STATE COLLEGE - As the Nittany Lions prepare for their Sept. 1 home opener amid numerous NCAA sanctions and the national spotlight focused on a university in turmoil, the State College community and surrounding areas have begun preparing for a period of uncertainty.
Local elected officials and business leaders said it is too early to know the impact, but plans have been set in motion to ensure the community can move forward in the years ahead.
Penn State's ineligibility to travel to any postseason bowl games "will certainly affect us in the next four years, but to what degree, I don't know," Nittany Travel owner Ray McGill said.
The effects of the NCAA sanctions could hurt the community in other ways, McGill said. Local business owners hit with a drop in sales due to decreased football traffic might be less inclined to book a regular vacation - something that would then have an adverse effect on McGill's business, he said.
The agency does not typically handle travel packages for home or away football games and only sees a major uptick in demand when Penn State places in the more prominent bowl games like the Rose Bowl or Orange Bowl, McGill said.
But the sanctions could be a way for Penn State and its fan base to "turn some heads" this fall, he added.

• [EXERCISES TO COMPLETE]
• a. In the State College article, who owns Nittany Travel?
• b. In the State College article, replace "community" with "region" and write out the part that opens with the words containing "Local elected officials" and closes with "the years ahead.".
• c. Carry on the State College article about the NCAA sanctions from its final sentence.
The records have no connection to the State College article.

• [STORED DATA]

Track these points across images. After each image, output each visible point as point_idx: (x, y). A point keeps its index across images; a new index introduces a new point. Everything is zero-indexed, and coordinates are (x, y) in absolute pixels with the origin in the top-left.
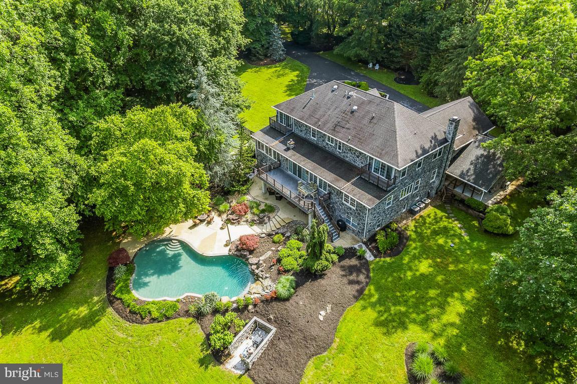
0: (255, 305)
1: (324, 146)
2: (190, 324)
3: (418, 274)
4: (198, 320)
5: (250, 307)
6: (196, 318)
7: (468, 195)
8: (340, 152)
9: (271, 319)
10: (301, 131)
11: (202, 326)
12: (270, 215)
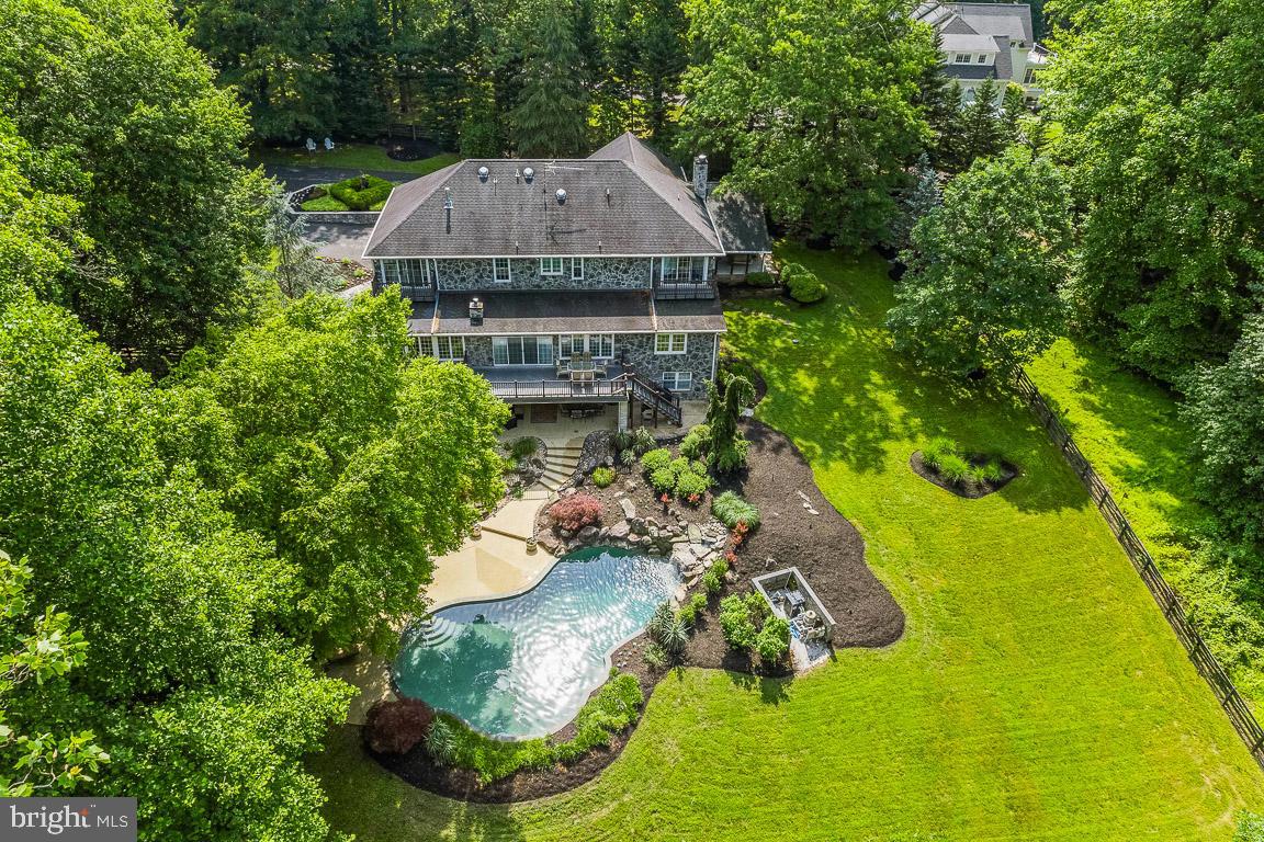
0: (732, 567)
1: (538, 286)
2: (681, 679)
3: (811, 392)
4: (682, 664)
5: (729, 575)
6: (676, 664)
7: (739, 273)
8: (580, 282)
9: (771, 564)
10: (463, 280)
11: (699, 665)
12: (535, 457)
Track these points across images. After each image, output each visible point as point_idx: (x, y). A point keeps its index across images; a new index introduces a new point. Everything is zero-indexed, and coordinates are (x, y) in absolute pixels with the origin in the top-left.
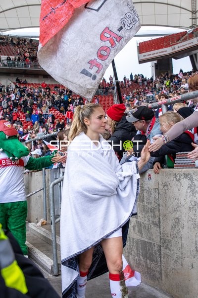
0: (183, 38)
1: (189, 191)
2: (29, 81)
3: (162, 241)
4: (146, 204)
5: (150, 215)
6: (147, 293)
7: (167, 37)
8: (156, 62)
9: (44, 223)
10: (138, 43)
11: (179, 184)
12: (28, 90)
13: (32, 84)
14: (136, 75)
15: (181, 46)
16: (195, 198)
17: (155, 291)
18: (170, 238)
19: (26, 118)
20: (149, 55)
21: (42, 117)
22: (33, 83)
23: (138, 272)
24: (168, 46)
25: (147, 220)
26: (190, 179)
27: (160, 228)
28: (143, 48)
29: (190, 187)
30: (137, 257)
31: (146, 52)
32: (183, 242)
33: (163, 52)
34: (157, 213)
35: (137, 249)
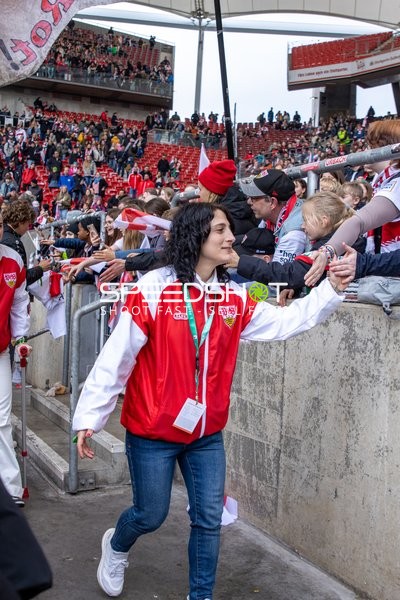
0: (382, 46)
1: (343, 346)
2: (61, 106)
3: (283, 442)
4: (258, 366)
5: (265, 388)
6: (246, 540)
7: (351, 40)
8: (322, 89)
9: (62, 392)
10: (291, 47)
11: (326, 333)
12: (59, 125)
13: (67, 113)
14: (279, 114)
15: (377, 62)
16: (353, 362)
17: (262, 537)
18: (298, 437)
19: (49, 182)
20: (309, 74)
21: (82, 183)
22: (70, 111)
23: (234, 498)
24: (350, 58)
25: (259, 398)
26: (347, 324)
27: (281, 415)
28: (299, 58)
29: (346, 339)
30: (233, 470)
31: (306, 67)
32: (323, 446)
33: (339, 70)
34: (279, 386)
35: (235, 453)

• [RESPONSES TO THE TASKS]
• a. Ray McGill

• b.
Local elected officials and business leaders said it is too early to know the impact, but plans have been set in motion to ensure the region can move forward in the years ahead.

• c.
The Philadelphia Inquirer reported that the statue of Joe Paterno was loaded into a truck and moved out of Beaver Stadium to an unknown location Friday morning.
The statue had been stored in the stadium since being taken down by a construction crew last Sunday.
"As we've maintained from day one, the statue will be stored in a safe and secure location until a permanent location is decided," Penn State spokesperson David La Torre said.
"I think the one thing that is necessary is that Penn State's football program, and its new coach and its new players, hold a steady course," McGill said. "I think that if that can be done, it's going to show the community that Penn State is more than a football team."
About 200 members and partners of the Chamber of Business and Industry of Centre County met last week to discuss the "economic and community uncertainty" following the NCAA sanctions against Penn State, chamber President Vern Squire said.
The focus of the meeting was not to analyze the events of the past few months but instead focus on using Centre County businesses' positive aspects to chart a course forward, Squire said.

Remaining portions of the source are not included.